Redskins bid Gardener pleasant welcome

But defensive tackle isn't checking emotions at door

August 07, 2002|By Warner Hessler | Warner Hessler,SPECIAL TO THE SUN

CARLISLE, Pa. - Daryl Gardener said he checked his excess baggage at the entrance to Biddle Field before he walked through the gates Monday morning for his first practice with the Washington Redskins.

Coach Steve Spurrier, when asked about the baggage Gardener brought with him from Miami, gave an innocent look and asked, "What baggage?" And so it went, with Gardener and his new teammates claiming that Monday was a fresh start for the Pro Bowl-level defensive tackle who wore out his welcome after six years in Miami and was released two weeks ago by the Dolphins.

"He's been fine here," Spurrier said. "I don't know what you're talking about."

Said fellow defensive tackle Dan Wilkinson: "He seems happy here and, believe me, we're happy to have him. What happened in the past has nothing to do with what's happening here."

Maybe not, but what happened in the past is why he's here, why he was able to sign with the Redskins last week.

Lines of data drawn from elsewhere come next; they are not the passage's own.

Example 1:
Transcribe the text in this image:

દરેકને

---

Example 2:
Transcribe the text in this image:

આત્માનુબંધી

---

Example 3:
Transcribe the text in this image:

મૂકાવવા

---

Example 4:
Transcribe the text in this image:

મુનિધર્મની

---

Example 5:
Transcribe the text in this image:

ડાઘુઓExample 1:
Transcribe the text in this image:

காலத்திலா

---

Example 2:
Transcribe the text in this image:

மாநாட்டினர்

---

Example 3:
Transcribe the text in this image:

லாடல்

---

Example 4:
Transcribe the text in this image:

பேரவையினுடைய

Dolphins coach Dave Wannstedt released Gardener after he missed several minicamps and workout sessions and didn't return phone calls from the coach over the past two months.

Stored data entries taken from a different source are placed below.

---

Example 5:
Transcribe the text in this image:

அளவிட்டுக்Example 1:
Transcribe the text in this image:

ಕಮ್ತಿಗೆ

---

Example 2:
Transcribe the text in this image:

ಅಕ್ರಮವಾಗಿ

When asked if he had any regrets over the way he handled things in Miami, Gardener said he had just one. He wished he had returned at least one of Wannstedt's calls. "I think I should have called the head coach so he wouldn't cry," he said.

Though Gardener tried to stay vanilla during his first session with the Washington media, he was still boastful at times, moody at times and very aware of what his run-stuffing, gap-shooting abilities can mean to a team that has a hole at right tackle.

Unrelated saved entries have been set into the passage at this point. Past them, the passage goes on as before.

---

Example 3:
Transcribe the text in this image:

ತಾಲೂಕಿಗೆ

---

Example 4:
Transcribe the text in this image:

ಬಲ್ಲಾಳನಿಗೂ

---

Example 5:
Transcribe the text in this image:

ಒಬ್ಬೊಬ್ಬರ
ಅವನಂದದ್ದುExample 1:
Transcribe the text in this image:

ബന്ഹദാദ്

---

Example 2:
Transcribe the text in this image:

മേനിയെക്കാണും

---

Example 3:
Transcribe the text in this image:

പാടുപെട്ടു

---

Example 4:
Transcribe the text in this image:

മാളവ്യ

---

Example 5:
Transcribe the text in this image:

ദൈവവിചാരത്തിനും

"The defensive line is going to be straight nasty now," he said. "The linebackers are going to love us. Every last one of them is going to the Pro Bowl, and I expect a Rolex watch from each and every one of them."

Defensive line coach Ricky Hunley got Gardener on the field immediately. He started alongside Wilkinson with the first unit and spent most of the day in the offensive backfield.

NOTES: Word out of San Francisco is that 49ers coach Steve Mariucci believes Spurrier was running up the score in the Redskins' 38-7 win in the season's first preseason game on Saturday. In the final three minutes, Spurrier ordered a pass that went for a 44-yard touchdown.

It's a charge Spurrier heard when he was coaching at Duke and Florida, and it's a charge he doesn't dispute.

Monday, when Mariucci's complaint was relayed to him, Spurrier smiled and hinted that it was the 49ers' fault he scored that last touchdown.

"It was fourth-and-one, and they had eight or nine guys [at the line of scrimmage]," he said. "It's tough to run in a situation like that. We called a short pass and he [Darnerian McCants] broke a tackle and went all the way." ...

A source close to the negotiations said quarterback Patrick Ramsey, the team's first-round draft choice, is on the verge of ending a holdout that reached 16 days yesterday. It's believed Ramsey will eventually sign a five-year contract worth about $4.25 million with a bonus of around $3 million.

That part was agreed to two weeks ago. The hang-up was over whether Ramsey's base salary would nearly triple to more than $2 million if he became a starter in his second year. It's believed that Ramsey's agent, Jimmy Sexton, countered with an offer in which Ramsey, should he win the starting job in 2002 or 2003, would have to hold the starting job for another season before the big money kicked in.

Warner Hessler is a reporter for the Daily Press of Newport News, Va., a Tribune Publishing newspaper.